## PROBLEM TO SOLVE
Identify every line in the material below that contains the word "chart", matching case exactly, and copy each of those lines.

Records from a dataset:
-=-=-=-=-
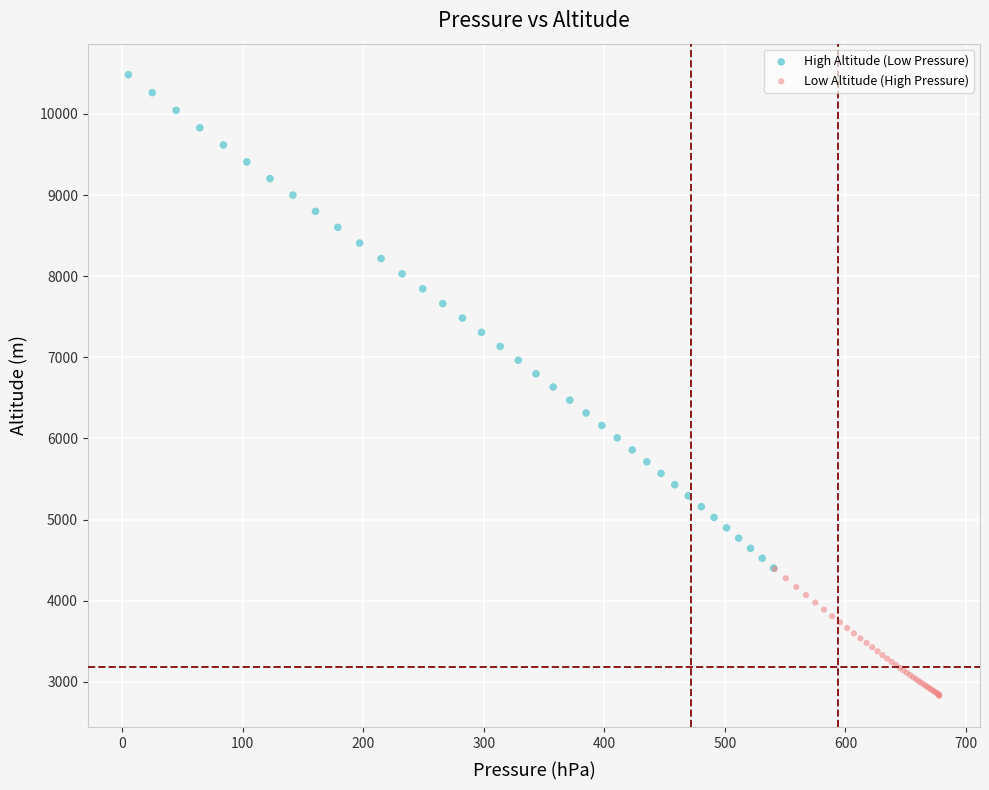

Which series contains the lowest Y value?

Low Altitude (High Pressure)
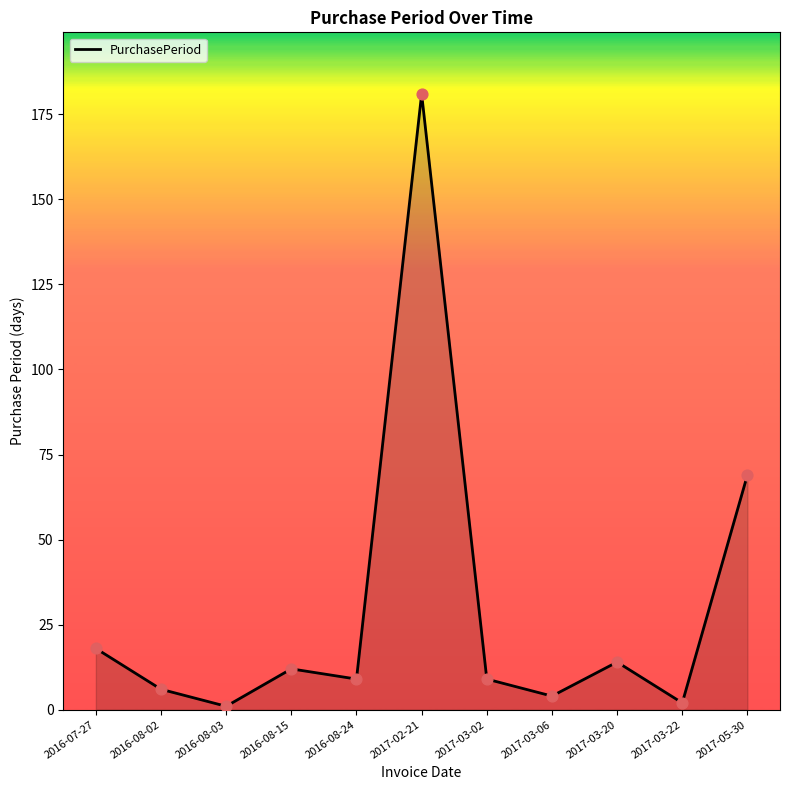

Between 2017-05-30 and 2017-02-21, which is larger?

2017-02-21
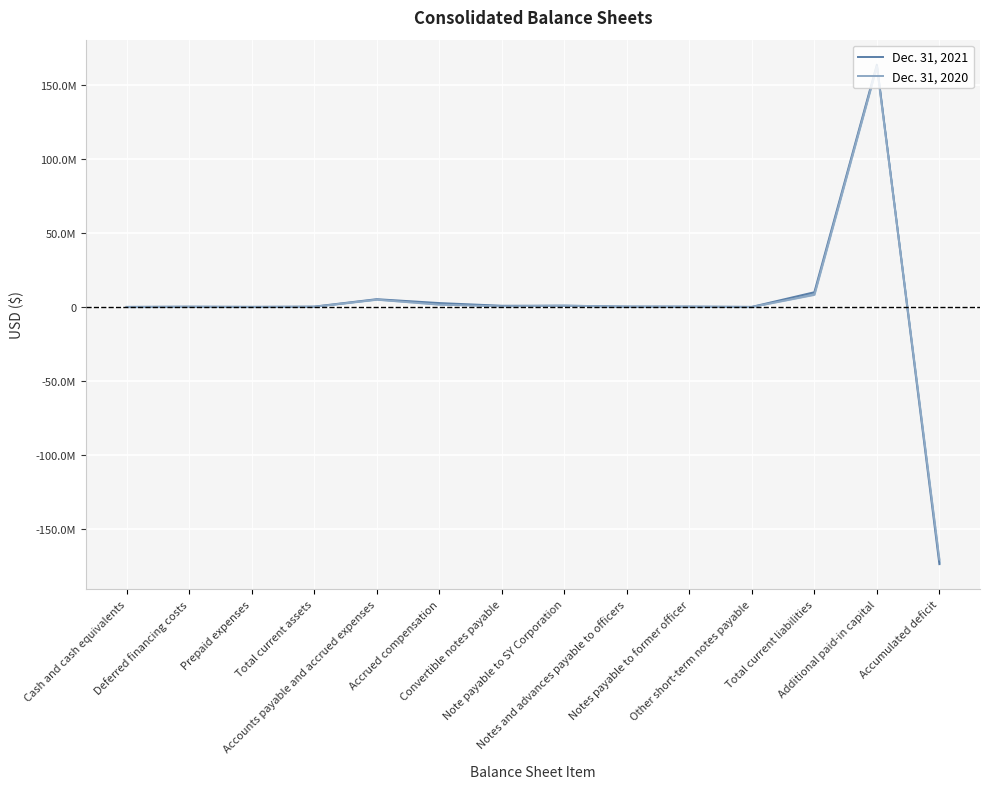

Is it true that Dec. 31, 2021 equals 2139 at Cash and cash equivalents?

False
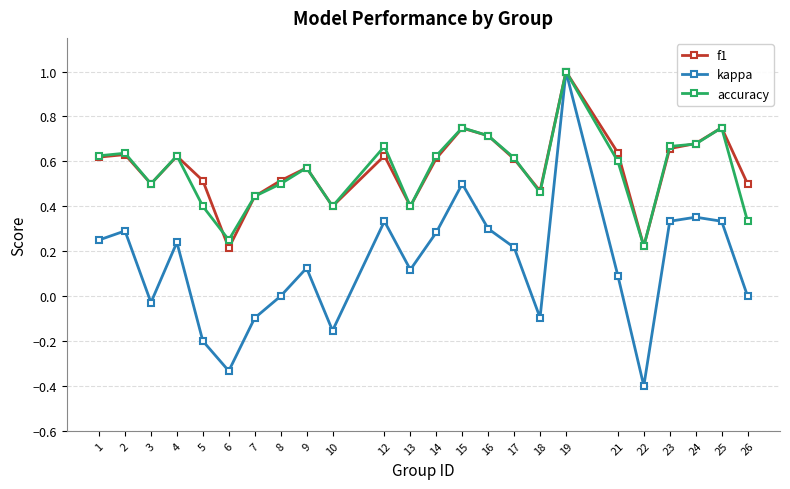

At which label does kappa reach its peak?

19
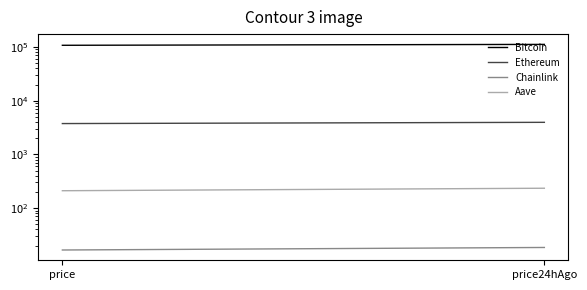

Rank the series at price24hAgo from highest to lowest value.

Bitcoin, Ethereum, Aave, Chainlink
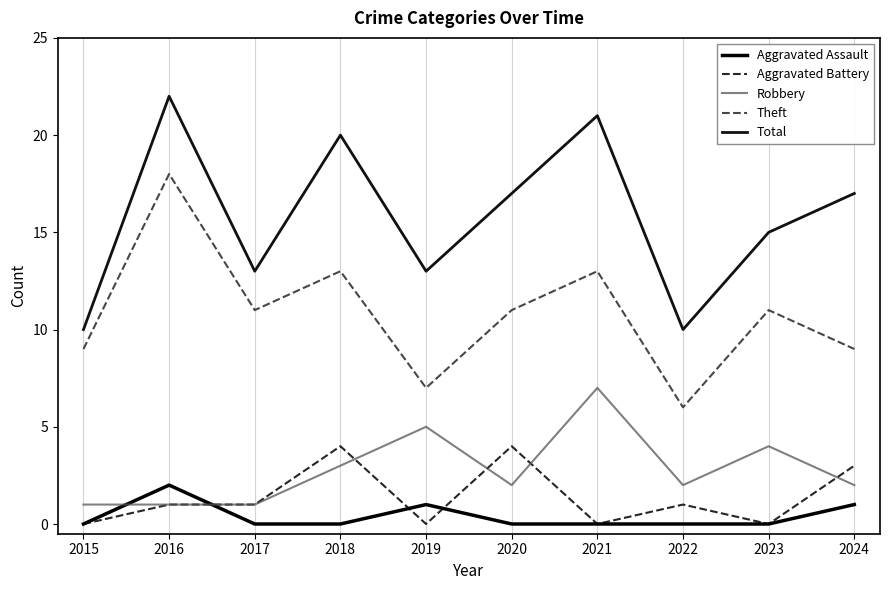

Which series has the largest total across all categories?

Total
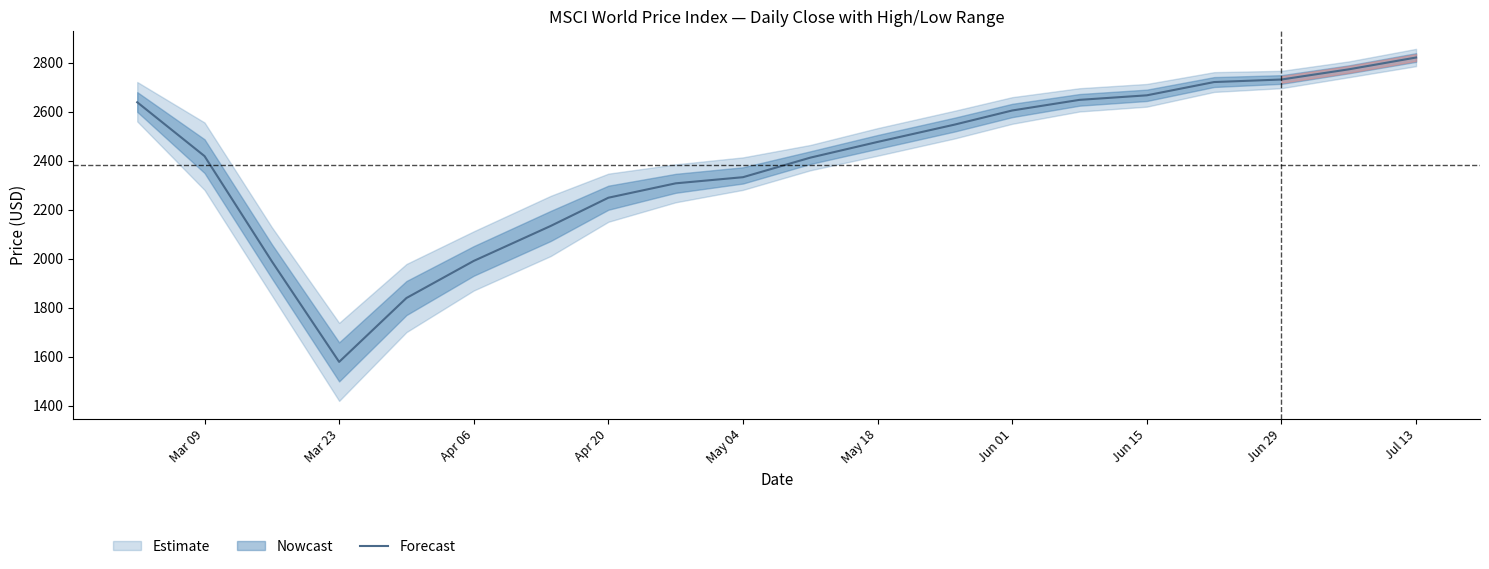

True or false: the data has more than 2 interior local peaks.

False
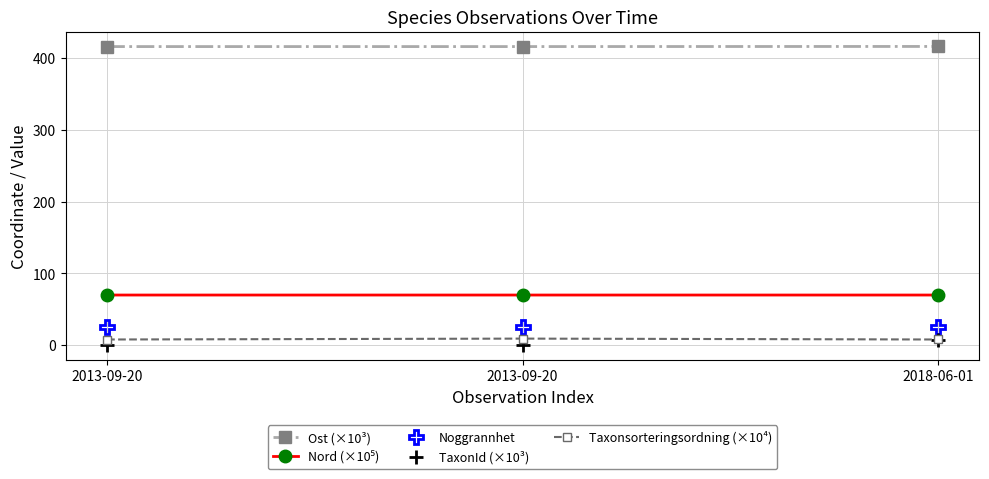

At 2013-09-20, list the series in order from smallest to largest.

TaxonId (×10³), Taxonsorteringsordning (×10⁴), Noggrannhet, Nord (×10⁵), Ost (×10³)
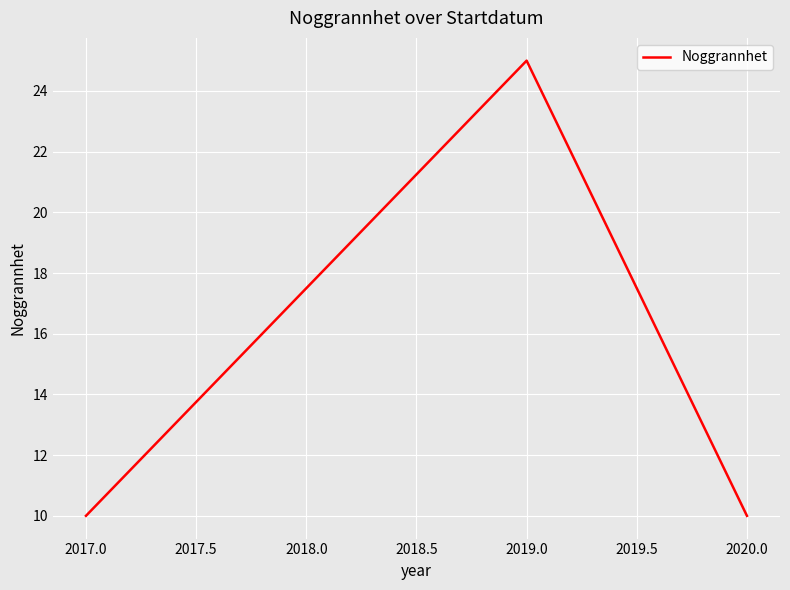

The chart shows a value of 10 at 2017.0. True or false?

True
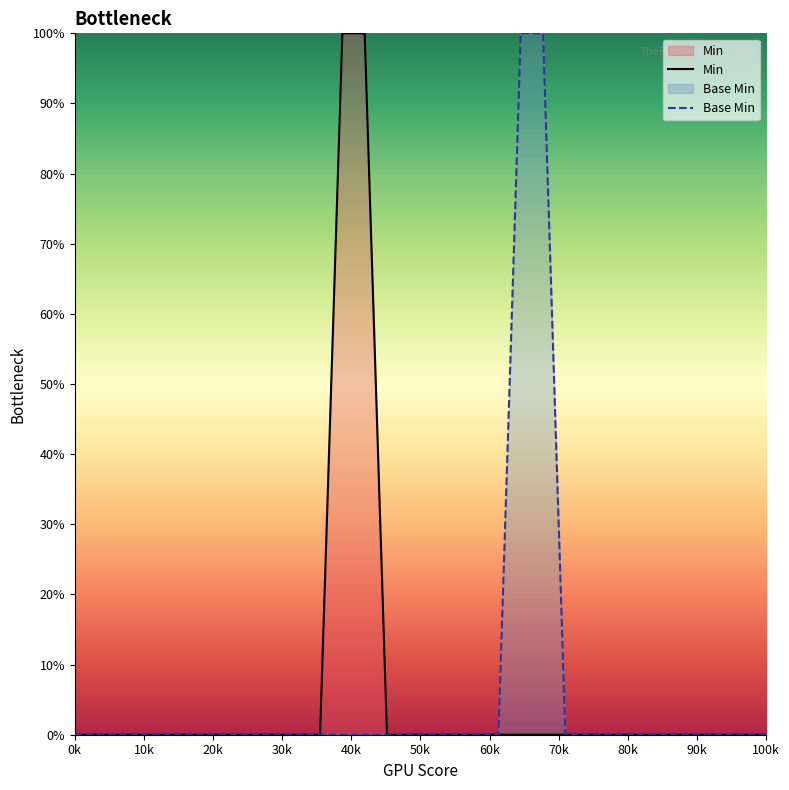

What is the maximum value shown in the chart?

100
-=-=-=-=-
## EXERCISE RESULT
The chart shows a value of 10 at 2017.0. True or false?
What is the maximum value shown in the chart?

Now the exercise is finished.